Olhos de Anjo

Inês Gariglio
Comunidade da Escrita Afetuosa
2 min readMay 31, 2024

Cor de rosa, feito de cetim. Lantejoulas e gregas douradas. A pala de casinha de abelha. Asas de penas de ganso brancas. Coroa de flores brancas com fios dourados. Luvas e sandálias brancas. Vestida de anjo.

A voz era forte, grave. Cantava alto, a plenos pulmões. Por isso, sempre a escolhida para colocar a coroa ou o véu. Ia aos ensaios nas tardes ensolaradas, quando aprendia letra e música que acompanhariam o gesto. Ensaiava na varanda da pequena casinha da organizadora. A festa acontecia aos domingos de maio.
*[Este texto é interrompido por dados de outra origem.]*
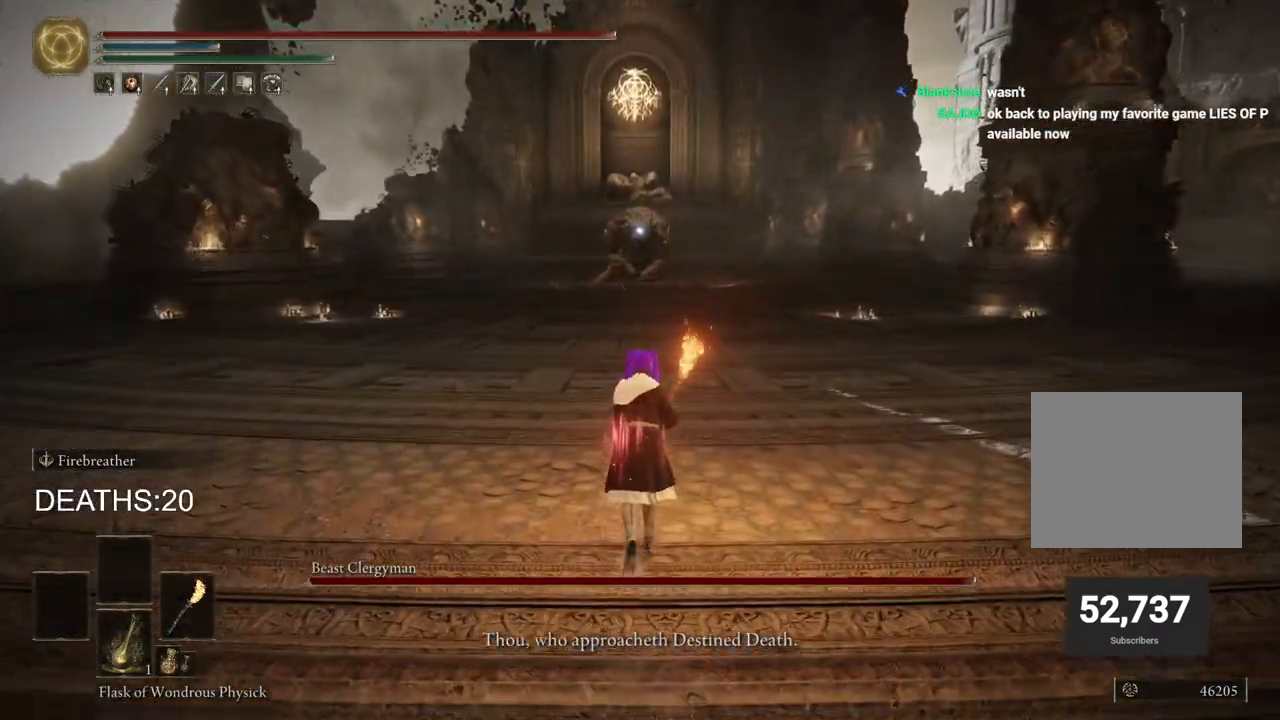
{"buttons": ["CIRCLE"], "left_stick": "up", "right_stick": "center", "events": []}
Além de aprender o canto, havia a preparação dos cartuchos de papel de seda coloridos. Dentro, os amendoins açucarados. Eram arrumados dentro de uma cesta que chegara em casa com presentes para meu pai. Verdes, azuis, vermelhos cirandavam no fundo de vime. Aguardados como prêmios por seu sabor e aroma, eram distribuídos por minha mãe ao final.

Tudo pronto! Hora de sentir o frio na barriga. O lugar na fila indicava a importância do atavio a ser colocado na linda mulher — palmas, véu e coroa ficavam aos pés da inerte imagem no topo de uma escadaria montada perto do altar. De lá de cima, a dama gélida parecia olhar para um horizonte inexistente para além das paredes góticas do templo.

Na fila. A nave principal da igreja parecia uma enorme avenida aos meus olhos de criança. Evento social importante para os moradores do bairro, a coroação sempre contava com público numeroso. Naquele tempo, a inocência ainda morava no ar que respirávamos. Os pais das meninas-anjos se orgulhavam ao ver suas pequenas brilharem aos pés da Virgem. Aplausos e cantos alimentavam o Sagrado.

Lá ia eu, testando os fios do par de luvas, com receio que meus dedos grudassem na pequena coroa de pedrinhas brilhantes. Não sentia outros medos. Só a emoção de ser vista, apreciada. Nos dias comuns era invisível.

A câmera capturou o olhar. Revelou a incerteza. Desvelou a insegurança da menina-anjo que ainda habita em mim.